Aug 26 19:06:53 master-1 systemd[1]: Failed to start Kubernetes Controller Manager.
-- Subject: Unit kube-controller-manager.service has failed
-- Defined-By: systemd
-- Support: http://www.ubuntu.com/support
--
-- Unit kube-controller-manager.service has failed.
--
-- The result is RESULT.
Aug 26 19:06:58 master-1 systemd[1]: kube-controller-manager.service: Service hold-off time over, scheduling restart.
Aug 26 19:06:58 master-1 systemd[1]: kube-controller-manager.service: Scheduled restart job, restart counter is at 1.
-- Subject: Automatic restarting of a unit has been scheduled
-- Defined-By: systemd
-- Support: http://www.ubuntu.com/support
--
-- Automatic restarting of the unit kube-controller-manager.service has been scheduled, as the result for
-- the configured Restart= setting for the unit.
Aug 26 19:06:58 master-1 systemd[1]: Stopped Kubernetes Controller Manager.
-- Subject: Unit kube-controller-manager.service has finished shutting down
-- Defined-By: systemd
-- Support: http://www.ubuntu.com/support
--
-- Unit kube-controller-manager.service has finished shutting down.

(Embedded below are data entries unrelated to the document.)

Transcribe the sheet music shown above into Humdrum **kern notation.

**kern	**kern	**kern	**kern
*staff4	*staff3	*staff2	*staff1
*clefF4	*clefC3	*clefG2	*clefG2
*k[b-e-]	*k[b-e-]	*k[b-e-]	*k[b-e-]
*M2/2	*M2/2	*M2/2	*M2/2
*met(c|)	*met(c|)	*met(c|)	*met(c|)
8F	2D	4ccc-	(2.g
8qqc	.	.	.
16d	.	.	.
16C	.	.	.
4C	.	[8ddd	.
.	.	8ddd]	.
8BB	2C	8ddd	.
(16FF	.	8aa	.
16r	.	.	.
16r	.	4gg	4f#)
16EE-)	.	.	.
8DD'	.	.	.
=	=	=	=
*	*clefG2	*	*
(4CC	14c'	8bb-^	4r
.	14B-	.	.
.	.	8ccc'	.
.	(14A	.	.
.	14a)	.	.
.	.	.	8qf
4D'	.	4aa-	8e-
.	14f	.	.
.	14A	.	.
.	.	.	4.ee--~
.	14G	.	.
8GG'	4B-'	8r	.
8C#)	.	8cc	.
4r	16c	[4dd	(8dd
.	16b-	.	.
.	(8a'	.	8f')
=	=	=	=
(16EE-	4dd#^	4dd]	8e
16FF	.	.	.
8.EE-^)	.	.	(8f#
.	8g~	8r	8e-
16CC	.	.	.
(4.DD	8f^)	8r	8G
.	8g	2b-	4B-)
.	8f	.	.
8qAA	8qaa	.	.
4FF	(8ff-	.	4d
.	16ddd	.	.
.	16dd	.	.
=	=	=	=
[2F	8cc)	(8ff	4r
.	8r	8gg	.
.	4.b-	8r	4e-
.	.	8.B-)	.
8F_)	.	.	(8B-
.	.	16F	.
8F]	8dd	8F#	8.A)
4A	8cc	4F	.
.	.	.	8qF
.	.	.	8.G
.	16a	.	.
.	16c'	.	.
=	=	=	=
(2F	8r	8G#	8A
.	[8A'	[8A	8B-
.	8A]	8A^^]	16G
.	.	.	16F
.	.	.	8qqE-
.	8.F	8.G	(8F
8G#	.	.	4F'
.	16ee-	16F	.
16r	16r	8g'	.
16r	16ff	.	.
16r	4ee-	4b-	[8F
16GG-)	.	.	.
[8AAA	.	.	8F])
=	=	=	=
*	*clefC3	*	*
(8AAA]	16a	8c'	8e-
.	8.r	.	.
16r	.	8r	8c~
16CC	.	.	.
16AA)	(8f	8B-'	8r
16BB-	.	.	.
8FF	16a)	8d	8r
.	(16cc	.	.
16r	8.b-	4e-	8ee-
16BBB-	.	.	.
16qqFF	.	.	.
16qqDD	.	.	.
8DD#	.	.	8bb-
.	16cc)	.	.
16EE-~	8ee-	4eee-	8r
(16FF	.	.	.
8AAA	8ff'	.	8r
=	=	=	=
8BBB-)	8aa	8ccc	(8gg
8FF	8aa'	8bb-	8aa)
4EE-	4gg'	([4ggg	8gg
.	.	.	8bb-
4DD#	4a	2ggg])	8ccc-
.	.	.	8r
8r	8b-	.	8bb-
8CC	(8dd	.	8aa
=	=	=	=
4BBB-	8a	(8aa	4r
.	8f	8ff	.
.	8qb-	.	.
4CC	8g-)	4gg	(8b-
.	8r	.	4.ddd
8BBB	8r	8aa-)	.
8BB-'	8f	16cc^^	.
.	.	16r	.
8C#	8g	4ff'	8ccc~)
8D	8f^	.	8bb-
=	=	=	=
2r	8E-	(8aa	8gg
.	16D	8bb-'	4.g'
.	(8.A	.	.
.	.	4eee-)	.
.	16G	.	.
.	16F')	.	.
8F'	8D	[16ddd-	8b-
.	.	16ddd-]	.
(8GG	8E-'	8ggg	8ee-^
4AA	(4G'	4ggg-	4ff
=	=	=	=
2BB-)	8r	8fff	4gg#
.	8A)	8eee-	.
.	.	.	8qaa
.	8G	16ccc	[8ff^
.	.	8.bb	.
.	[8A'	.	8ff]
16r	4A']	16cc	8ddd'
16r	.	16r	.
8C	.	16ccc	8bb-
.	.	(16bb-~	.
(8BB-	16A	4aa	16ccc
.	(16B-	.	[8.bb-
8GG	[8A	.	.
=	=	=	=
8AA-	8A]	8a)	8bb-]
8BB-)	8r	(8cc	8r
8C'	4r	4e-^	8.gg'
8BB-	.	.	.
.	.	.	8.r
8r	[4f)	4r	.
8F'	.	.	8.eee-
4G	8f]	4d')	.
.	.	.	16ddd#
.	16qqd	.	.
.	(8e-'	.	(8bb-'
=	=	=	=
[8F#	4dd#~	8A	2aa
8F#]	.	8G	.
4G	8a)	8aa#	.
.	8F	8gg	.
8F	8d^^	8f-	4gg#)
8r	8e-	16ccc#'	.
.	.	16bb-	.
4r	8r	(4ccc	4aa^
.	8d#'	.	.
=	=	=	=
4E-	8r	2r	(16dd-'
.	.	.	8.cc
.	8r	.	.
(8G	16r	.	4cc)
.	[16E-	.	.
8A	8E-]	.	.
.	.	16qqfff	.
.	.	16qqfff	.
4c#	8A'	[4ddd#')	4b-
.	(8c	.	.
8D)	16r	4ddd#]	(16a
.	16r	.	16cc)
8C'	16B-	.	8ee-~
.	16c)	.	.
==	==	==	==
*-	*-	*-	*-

Aug 26 19:06:58 master-1 systemd[1]: Starting Kubernetes Controller Manager...
-- Subject: Unit kube-controller-manager.service has begun start-up
-- Defined-By: systemd
-- Support: http://www.ubuntu.com/support
--
-- Unit kube-controller-manager.service has begun starting up.
Aug 26 19:06:58 master-1 kube-controller-manager[5741]: Flag --address has been deprecated, see --bind-address instead.
I figured it out. I had type=Notify in my unit files, and it seems like the service daemons aren’t sending signals to systemd that the service is ready, so it was causing it to constantly restart. After removing that line from the unit files it seems to be consistently healthy.